• _TASK TO COMPLETE_
For the entries below, the result should be an exact transcription of the lines from the one with "Figure 6: Level III weights (daytime" up to and including the one with "Table 3. Performances", and only those.

• _DATASET RECORDS_
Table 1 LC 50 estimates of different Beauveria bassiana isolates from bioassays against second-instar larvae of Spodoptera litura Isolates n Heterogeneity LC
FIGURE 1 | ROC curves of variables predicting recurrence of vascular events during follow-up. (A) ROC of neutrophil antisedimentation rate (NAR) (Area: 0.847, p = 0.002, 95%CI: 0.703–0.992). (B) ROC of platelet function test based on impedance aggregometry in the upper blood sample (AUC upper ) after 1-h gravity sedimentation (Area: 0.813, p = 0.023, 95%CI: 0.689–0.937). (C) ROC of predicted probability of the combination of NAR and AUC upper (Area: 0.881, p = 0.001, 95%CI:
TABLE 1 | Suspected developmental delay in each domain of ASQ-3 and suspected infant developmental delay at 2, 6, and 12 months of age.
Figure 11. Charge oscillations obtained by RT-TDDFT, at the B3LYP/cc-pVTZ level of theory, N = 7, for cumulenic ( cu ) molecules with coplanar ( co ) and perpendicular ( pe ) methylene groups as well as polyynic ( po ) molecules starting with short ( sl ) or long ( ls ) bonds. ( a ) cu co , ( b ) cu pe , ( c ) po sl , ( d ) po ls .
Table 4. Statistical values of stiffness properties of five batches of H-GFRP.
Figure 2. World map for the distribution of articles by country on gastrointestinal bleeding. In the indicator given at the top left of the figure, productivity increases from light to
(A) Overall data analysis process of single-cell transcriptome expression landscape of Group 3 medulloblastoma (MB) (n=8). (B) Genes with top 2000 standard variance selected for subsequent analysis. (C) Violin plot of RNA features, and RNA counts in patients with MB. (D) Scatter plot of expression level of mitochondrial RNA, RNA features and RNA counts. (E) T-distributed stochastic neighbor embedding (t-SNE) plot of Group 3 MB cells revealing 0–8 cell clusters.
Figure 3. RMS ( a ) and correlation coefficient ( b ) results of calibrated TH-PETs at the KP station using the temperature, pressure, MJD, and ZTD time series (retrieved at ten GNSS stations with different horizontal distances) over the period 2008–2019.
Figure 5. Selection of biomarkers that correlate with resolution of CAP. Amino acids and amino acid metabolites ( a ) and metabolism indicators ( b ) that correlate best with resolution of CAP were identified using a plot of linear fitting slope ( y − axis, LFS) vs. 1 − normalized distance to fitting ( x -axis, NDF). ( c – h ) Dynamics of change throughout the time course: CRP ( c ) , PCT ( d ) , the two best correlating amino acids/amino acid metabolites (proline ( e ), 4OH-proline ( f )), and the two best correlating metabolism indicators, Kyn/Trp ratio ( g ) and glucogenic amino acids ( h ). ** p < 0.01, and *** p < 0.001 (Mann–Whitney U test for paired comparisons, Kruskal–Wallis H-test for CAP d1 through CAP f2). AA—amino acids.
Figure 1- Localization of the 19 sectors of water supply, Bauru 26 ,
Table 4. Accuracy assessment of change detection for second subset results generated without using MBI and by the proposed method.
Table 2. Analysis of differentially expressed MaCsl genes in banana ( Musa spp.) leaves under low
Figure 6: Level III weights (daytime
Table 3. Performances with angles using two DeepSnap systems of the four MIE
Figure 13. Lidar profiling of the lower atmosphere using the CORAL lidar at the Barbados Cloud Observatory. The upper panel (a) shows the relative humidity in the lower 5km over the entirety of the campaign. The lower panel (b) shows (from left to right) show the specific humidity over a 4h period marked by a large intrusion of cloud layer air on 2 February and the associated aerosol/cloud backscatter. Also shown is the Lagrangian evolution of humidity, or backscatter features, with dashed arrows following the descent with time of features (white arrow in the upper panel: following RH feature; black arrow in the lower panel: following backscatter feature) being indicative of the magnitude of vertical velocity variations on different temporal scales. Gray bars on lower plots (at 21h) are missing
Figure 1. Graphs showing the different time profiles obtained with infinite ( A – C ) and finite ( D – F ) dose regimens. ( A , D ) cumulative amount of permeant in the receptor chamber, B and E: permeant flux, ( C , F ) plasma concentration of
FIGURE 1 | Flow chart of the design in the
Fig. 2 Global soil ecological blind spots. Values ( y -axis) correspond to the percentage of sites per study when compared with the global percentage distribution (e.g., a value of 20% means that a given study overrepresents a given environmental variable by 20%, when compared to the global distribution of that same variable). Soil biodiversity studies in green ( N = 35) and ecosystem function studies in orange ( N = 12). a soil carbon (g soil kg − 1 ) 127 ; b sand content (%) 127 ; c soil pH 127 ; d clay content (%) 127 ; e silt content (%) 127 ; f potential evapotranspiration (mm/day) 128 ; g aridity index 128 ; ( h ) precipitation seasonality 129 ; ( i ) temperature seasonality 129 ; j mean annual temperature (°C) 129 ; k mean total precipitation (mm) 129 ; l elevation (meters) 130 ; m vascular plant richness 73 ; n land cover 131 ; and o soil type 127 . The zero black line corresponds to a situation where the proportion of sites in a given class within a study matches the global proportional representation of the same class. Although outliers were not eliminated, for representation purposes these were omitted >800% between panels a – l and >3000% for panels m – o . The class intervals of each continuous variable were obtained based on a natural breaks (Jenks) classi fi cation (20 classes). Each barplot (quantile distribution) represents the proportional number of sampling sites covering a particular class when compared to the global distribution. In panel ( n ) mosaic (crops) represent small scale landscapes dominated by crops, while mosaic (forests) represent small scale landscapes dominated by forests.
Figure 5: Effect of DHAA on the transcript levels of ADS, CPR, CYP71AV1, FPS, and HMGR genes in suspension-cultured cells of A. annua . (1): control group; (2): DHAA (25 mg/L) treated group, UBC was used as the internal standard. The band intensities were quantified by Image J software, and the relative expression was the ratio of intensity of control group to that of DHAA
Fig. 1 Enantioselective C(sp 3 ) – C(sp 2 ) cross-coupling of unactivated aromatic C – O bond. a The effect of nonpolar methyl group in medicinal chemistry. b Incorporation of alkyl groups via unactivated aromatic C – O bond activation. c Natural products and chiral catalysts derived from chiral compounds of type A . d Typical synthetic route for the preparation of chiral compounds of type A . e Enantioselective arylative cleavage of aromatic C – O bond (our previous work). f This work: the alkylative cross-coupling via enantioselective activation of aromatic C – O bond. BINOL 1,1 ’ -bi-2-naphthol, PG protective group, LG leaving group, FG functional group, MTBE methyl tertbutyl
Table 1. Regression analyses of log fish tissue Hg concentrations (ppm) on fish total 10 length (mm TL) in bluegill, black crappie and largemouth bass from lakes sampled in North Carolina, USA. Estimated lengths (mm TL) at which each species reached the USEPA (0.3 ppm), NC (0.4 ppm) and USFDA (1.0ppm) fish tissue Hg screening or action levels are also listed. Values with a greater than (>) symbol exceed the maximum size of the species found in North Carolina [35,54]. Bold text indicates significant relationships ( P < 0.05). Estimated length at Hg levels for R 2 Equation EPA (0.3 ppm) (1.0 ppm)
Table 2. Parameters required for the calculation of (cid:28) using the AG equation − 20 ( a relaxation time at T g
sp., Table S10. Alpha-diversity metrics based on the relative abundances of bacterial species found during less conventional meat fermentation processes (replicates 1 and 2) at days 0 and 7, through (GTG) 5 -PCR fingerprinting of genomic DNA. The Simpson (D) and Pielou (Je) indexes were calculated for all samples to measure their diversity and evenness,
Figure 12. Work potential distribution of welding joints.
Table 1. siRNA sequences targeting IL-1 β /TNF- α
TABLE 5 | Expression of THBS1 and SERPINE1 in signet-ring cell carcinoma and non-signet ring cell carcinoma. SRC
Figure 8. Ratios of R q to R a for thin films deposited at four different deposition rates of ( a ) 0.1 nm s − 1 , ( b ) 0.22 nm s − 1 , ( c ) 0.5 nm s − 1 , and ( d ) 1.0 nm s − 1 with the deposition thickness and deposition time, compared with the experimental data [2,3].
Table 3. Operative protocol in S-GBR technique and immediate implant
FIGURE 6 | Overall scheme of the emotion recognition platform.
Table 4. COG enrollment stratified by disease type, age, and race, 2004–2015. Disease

• _ANSWER_
Figure 6: Level III weights (daytime
Table 3. Performances with angles using two DeepSnap systems of the four MIE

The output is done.